● **Task requirements**:
Pull each line containing "down" out of the listing below.

● **Given data**:
============

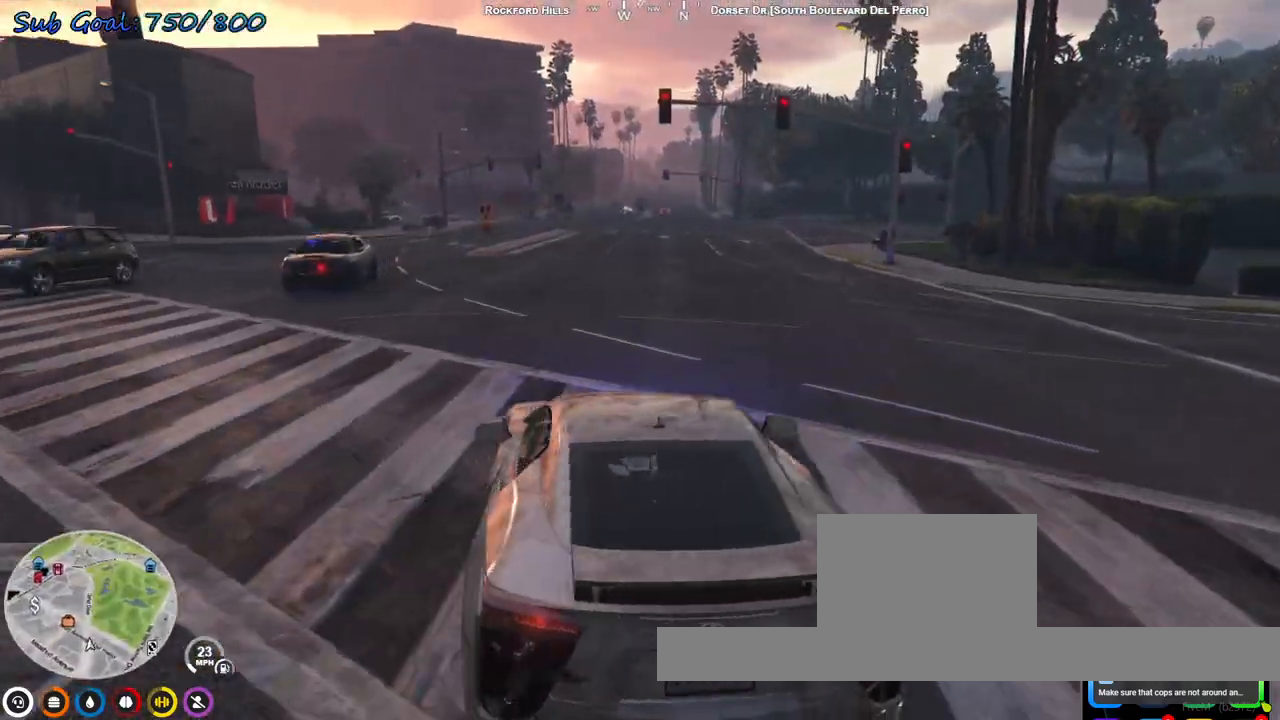
{"keys": ["a", "w"], "events": [[100, "a", "down"], [167, "a", "up"], [233, "d", "down"], [267, "a", "down"], [333, "d", "up"]]}
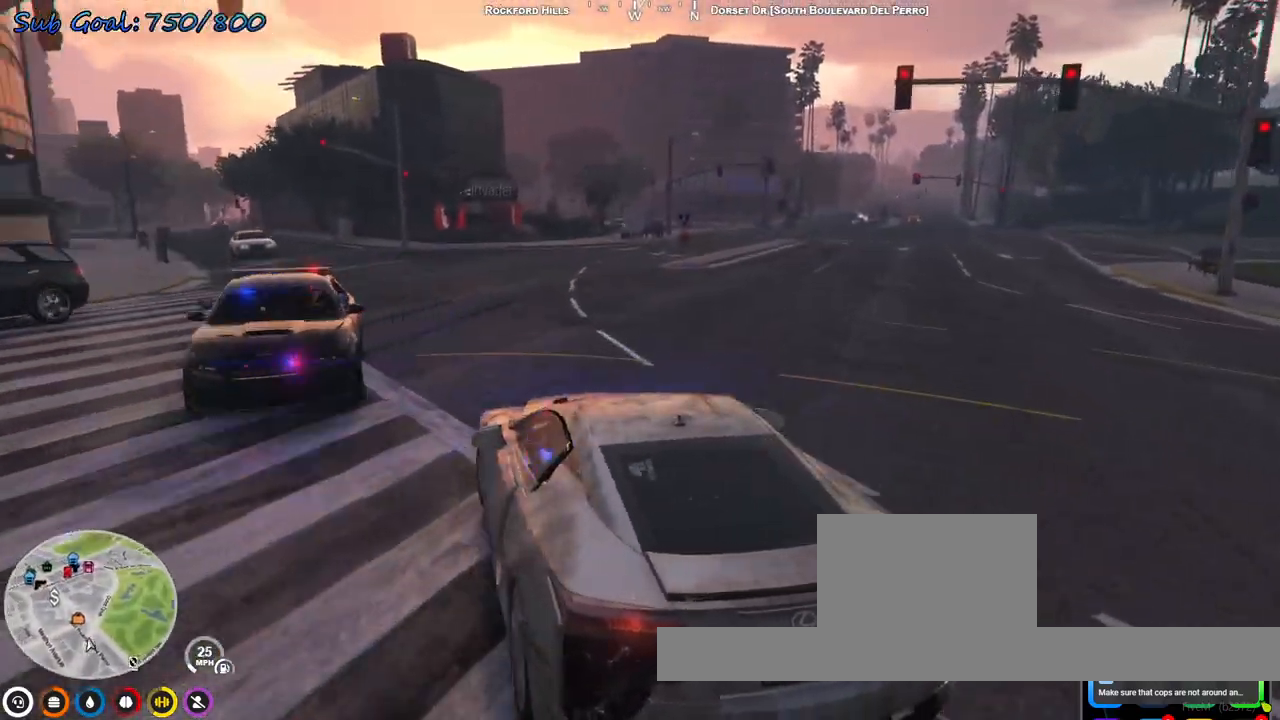
{"keys": ["a", "w"], "events": [[67, "a", "up"], [333, "a", "down"]]}
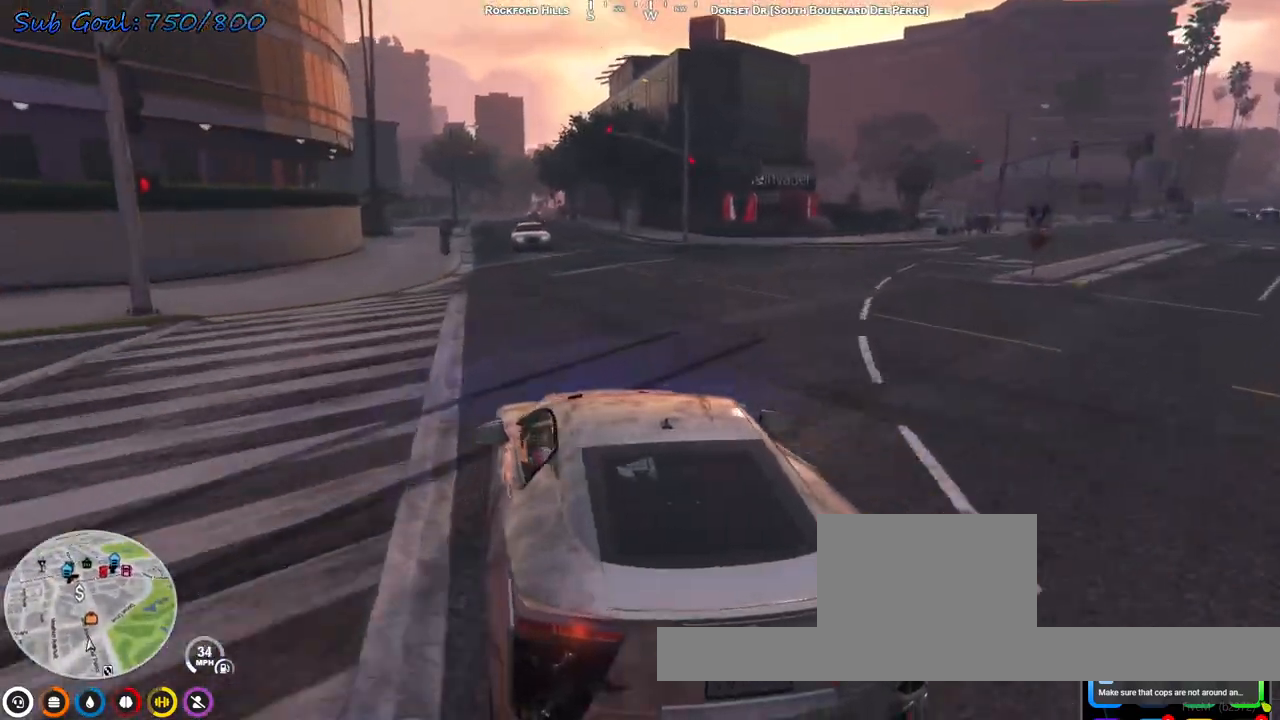
{"keys": ["w"], "events": [[100, "a", "up"]]}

============

● **Exercise response**:
{"keys": ["a", "w"], "events": [[100, "a", "down"], [167, "a", "up"], [233, "d", "down"], [267, "a", "down"], [333, "d", "up"]]}
{"keys": ["a", "w"], "events": [[67, "a", "up"], [333, "a", "down"]]}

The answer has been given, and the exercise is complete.